Может быть лишь спорным, переживалась ли эпифания и повторение архе во время исполнения трагедии времен Эсхила или Софокла с той же непосредственностью, как в любом культе, из которого она возникла. Слишком она уже "искусство", слишком далеко, должно быть, распространился уже просветительский дух. И все же связь с культом еще присутствует, настроение Городских Дионисий владеет городом, когда исполняются трагедии; сам
202
Софокл, как было замечено, еще переживал эпифанию. Еще сохранена по меньшей мере идея мифического праздника, в котором присутствует бог или герой и воспроизводится его архе; еще не позволено, как будет позже, изыскивать всякие начала, которые, впрочем, все производны от мифа. Представление еще направлено исключительно на бога и не может быть сыграно при любом удобном случае. Так, можно согласиться с А. Боймлером и тогда, когда он пишет: "Словно освободившись от оков Земли, герои передвигаются по сцене медленно, серьезно и могущественно. Черты скрыты за страшной маской, актер выступает вперед. Торжественно и спокойно звучит его голос под маской. Греку времен Эсхила этот голос казался исходящим из могилы"343.

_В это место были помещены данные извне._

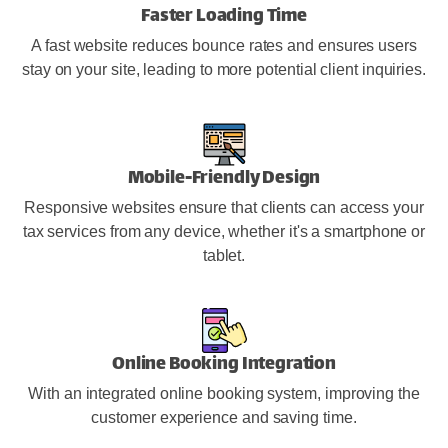
Faster Loading Time
A fast website reduces bounce rates and ensures users
stay on your site, leading to more potential client inquiries.
Mobile-Friendly Design
Responsive websites ensure that clients can access your
tax services from any device, whether it's a smartphone or
tablet.
Online Booking Integration
With an integrated online booking system, improving the
customer experience and saving time.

Соответствующее архе можно ясно распознать в отдельных кусках трагедии: темой "Прометея" является борьба между хтонической и олимпийской действительностью, равным образом относящаяся и к незапамятным временам, и постоянно современная; в "Орестее" — это ее постоянно обновляющийся гармонический исход. Также и "Трахинянки" включены в этот контекст. Драмы о героях, напротив, архетипично прославляют все время по-новому разрешаемый конфликт, в который человек попадает из-за разлада внутри нуминозного мира, конфликт, который дополнительно обостряется вмешательством нового индивидуалистического сознания.

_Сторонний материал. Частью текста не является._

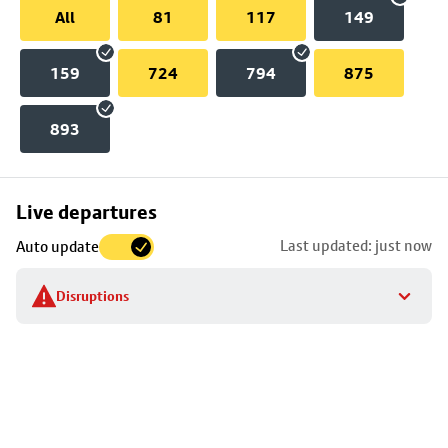
All
81
117
149
159
724
794
875
893
Skip
Live departures
map
Last updated: just now
Auto update
to
stop
Disruptions
details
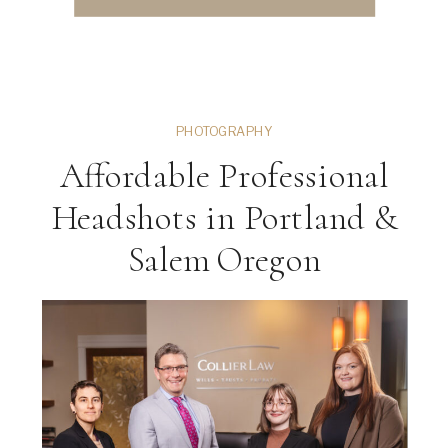
PHOTOGRAPHY
Affordable Professional
Headshots in Portland &
Salem Oregon
ng
VIEW THE GALLERY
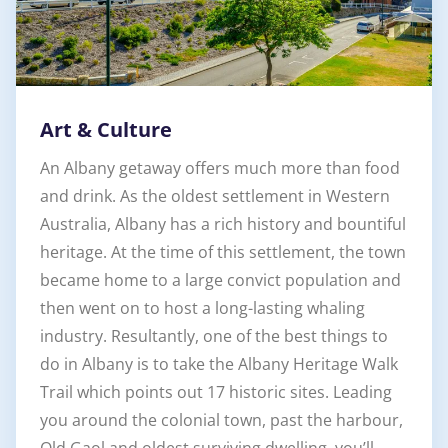
Art & Culture
An Albany getaway offers much more than food
and drink. As the oldest settlement in Western
Australia, Albany has a rich history and bountiful
heritage. At the time of this settlement, the town
became home to a large convict population and
then went on to host a long-lasting whaling
industry. Resultantly, one of the best things to
do in Albany is to take the Albany Heritage Walk
Trail which points out 17 historic sites. Leading
you around the colonial town, past the harbour,
Old Gaol and oldest surviving dwelling, you’ll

Даже если трагедия обязана своим возникновением времени, в которое миф уже начинает блекнуть, даже если она представляет, быть может, последнюю грандиозную попытку устранить средствами искусства возникшие в мифе противоречия и его противопоставление растущему самосознанию человека, то она все же является для нас замечательным средством понимания структуры, значения и сущности мифического праздника и достижения наиболее ясного представления о нем. Но это удается лишь тогда, когда трагедию рассматривают не как изолированный феномен, а пытаются понять ее из ее происхождения, как вросшую в мифический мир мыслей, опыта и представлений, то есть так, как она была изображена в предшествующих главах нашей книги. Что под этим подразумевается, в наиболее сжатой форме выразил В. Гронбех, когда он говорит; "Предание, которое воспроизводит историю в ее течении, — реалистичный отчет о событиях, происходящих на сцене"344. "Слова тяжелы от образов, от полноты жизни"345.
е) Античные теории трагедии
Нетрудно подвергнуть сомнению предпринятое здесь толкование греческой трагедии как последнего дошедшего до нас в письменной форме выражения античного мифического духа, ссылаясь на то, что в античных теориях, посвященных трагедии, нет и намека на это. Разве не должны были философы, которые сами могли еще смотреть театральные представления, знать все это лучше, чем мы, сегодняшние, тем более что до нас и в самом
203
деле дошла лишь частица существовавших тогда текстов? Но дело в том, что в античных сочинениях не найти и попытки полемики с содержанием трагедии. Они посвящены либо ее чистой форме и ее чисто формальному отношению к истинности, либо психологическому воздействию, которое она производит на зрителей.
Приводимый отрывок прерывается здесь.